▶ LISTE DES TÂCHES:
(a) D'après le passage sur le malheur, que fait l'extrême malheur à l'égard de la misère humaine ?
(b) Citez fidèlement le passage sur le malheur, de « Comment n’y aurait-il » jusqu'à « mal devient innocence. ».

═════ PASSAGE FOURNI ═════

On ne peut la contempler ni en soi comme tel ni en autrui comme tel.

L’extrême malheur qui saisit les êtres humains ne crée pas la misère humaine, il la révèle seulement.

Le péché et les prestiges de la force. Du fait que l’âme tout entière n’a pas su connaître et accepter la misère humaine, on croit qu’il y a de la différence entre les êtres humains, et par là, on manque à la justice, soit en faisait une différence entre nous et autrui, soit en faisant acception de personnes parmi les autres.

Cela vient de ce que l’on ne sait pas que la misère humaine est une quantité constante et irréductible, aussi grande en chaque homme qu’elle peut l’être, et que la grandeur vient d’un seul Dieu, de sorte qu’il y a identité entre un homme et un autre.

On s’étonne que le malheur n’ennoblisse pas. C’est que, quand on pense un malheureux, on pense à son malheur. Mais le malheureux ne pense pas à son malheur : il a l’âme emplie de n’importe quel infime allègement qu’il puisse convoiter.

Comment n’y aurait-il pas du mal dans le monde ? Il faut que le monde soit étranger à nos désirs. S’il l’était sans contenir de mal, nos désirs alors seraient entièrement mauvais. Il ne le faut pas.

Il y a toutes les gammes de distance entre la créature et Dieu. Une distance où l’amour de Dieu est impossible. Matière, plantes, animaux. Le mal est si complet là qu’il se détruit ; il n’y a plus de mal : miroir de l’innocence divine. Nous sommes au point où l’amour est tout juste possible. C’est un grand privilège, car l’amour qui unit est proportionnel à la distance.

Dieu a créé un monde qui est non le meilleur possible, mais comporte tous les degrés de bien et de mal. Nous sommes au point où il est le plus mauvais possible. Car au-delà est le degré où le mal devient innocence.

LE MALHEUR

Souffrance : supériorité de l’homme sur Dieu.

Il a fallu l’incarnation pour que cette supériorité ne fût pas scandaleuse.

Je ne dois pas aimer ma souffrance parce qu’elle est utile, mais parce qu’elle est.

═════ EXTRAITS DE DONNÉES ═════

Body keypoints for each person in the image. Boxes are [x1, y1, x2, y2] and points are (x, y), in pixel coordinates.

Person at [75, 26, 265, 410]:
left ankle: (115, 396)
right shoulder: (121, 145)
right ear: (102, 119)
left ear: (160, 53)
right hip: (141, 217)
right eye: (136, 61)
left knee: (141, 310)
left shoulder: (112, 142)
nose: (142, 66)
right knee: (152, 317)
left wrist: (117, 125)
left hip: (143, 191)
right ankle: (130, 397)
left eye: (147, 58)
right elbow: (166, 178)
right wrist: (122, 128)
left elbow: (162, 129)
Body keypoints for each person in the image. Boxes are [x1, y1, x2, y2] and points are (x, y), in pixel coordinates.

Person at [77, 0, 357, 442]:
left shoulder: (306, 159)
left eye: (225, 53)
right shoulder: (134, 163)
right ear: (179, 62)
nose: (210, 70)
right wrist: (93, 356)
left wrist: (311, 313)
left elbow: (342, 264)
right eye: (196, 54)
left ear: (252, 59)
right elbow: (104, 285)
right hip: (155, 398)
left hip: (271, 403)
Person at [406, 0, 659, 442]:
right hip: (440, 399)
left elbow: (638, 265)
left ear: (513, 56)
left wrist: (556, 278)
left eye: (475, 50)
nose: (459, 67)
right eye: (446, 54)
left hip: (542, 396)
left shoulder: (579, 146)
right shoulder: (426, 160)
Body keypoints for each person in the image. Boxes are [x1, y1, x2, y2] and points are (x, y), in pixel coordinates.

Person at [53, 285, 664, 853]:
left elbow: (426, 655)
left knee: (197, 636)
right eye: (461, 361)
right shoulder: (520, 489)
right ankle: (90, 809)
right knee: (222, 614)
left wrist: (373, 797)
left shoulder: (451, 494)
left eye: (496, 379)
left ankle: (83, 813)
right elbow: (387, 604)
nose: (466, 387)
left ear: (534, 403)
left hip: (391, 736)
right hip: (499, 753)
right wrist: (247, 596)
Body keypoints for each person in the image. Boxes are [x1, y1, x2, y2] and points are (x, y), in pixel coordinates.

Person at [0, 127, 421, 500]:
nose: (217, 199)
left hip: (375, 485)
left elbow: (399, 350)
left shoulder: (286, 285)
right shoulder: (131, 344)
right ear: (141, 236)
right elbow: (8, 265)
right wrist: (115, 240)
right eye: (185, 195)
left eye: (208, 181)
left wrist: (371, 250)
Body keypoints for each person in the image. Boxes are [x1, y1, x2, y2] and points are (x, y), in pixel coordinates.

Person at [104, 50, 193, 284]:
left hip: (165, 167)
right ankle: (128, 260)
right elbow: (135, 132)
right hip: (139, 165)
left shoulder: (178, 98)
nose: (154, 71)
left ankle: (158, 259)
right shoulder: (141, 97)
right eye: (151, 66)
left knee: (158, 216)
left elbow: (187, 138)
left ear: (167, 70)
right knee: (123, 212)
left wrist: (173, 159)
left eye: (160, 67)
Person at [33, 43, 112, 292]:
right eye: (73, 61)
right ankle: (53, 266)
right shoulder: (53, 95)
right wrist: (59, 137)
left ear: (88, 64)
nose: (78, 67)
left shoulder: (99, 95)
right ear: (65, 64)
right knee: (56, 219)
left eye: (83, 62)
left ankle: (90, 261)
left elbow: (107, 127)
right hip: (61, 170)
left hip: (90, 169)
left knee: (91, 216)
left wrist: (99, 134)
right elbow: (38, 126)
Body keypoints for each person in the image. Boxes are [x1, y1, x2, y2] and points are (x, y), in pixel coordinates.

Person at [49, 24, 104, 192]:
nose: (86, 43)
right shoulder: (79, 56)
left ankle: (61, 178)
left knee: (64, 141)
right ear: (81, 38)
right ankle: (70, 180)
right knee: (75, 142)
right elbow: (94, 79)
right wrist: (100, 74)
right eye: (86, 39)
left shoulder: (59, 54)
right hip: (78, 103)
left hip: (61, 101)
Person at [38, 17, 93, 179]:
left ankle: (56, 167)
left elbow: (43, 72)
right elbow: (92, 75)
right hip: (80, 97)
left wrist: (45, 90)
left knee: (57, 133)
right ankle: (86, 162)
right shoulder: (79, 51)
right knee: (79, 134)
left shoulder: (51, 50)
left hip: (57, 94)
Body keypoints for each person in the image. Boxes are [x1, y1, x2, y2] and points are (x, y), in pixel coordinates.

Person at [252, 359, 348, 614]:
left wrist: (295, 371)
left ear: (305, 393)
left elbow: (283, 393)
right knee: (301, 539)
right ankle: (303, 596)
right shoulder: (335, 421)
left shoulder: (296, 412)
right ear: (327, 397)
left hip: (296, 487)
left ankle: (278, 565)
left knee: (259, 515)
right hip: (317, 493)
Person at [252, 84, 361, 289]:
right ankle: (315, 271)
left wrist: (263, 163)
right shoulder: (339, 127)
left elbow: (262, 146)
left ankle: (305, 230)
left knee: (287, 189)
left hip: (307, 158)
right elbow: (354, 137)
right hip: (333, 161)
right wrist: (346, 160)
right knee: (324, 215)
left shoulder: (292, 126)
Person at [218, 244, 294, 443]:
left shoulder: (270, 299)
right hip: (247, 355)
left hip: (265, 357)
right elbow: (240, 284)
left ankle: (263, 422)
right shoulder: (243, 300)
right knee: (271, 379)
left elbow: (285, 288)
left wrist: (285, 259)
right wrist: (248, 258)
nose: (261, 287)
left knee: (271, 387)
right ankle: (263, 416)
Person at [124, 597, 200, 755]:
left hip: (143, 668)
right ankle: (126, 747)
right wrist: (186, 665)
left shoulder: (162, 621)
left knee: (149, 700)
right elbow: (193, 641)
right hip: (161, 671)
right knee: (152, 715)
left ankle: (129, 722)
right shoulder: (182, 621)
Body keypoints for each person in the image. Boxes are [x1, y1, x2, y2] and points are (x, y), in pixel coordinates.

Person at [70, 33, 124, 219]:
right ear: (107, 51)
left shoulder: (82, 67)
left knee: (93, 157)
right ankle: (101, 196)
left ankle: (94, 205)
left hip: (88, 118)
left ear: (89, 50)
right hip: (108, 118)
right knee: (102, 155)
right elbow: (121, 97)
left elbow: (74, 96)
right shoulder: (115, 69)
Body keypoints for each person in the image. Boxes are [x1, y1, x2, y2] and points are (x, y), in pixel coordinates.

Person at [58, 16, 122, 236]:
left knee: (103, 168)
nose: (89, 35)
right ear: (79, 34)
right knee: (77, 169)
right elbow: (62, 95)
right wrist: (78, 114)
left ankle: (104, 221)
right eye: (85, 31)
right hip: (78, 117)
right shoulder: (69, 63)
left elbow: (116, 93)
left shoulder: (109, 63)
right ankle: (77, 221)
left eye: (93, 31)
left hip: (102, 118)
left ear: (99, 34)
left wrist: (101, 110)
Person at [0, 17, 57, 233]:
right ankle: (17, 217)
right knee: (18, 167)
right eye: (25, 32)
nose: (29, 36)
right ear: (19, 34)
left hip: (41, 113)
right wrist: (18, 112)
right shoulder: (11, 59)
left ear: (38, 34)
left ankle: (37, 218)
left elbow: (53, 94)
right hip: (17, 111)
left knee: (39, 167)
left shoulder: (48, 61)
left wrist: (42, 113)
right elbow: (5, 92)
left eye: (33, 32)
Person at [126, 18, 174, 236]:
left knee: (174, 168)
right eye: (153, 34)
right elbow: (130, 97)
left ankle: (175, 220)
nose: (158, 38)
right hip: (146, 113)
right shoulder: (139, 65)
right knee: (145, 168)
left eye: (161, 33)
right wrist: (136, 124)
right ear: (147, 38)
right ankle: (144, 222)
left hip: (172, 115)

═════

▶ RÉPONSES PAR TÂCHE:
(a) Il ne la crée pas, il la révèle seulement.

(b)
Comment n’y aurait-il pas du mal dans le monde ? Il faut que le monde soit étranger à nos désirs. S’il l’était sans contenir de mal, nos désirs alors seraient entièrement mauvais. Il ne le faut pas.

Il y a toutes les gammes de distance entre la créature et Dieu. Une distance où l’amour de Dieu est impossible. Matière, plantes, animaux. Le mal est si complet là qu’il se détruit ; il n’y a plus de mal : miroir de l’innocence divine. Nous sommes au point où l’amour est tout juste possible. C’est un grand privilège, car l’amour qui unit est proportionnel à la distance.

Dieu a créé un monde qui est non le meilleur possible, mais comporte tous les degrés de bien et de mal. Nous sommes au point où il est le plus mauvais possible. Car au-delà est le degré où le mal devient innocence.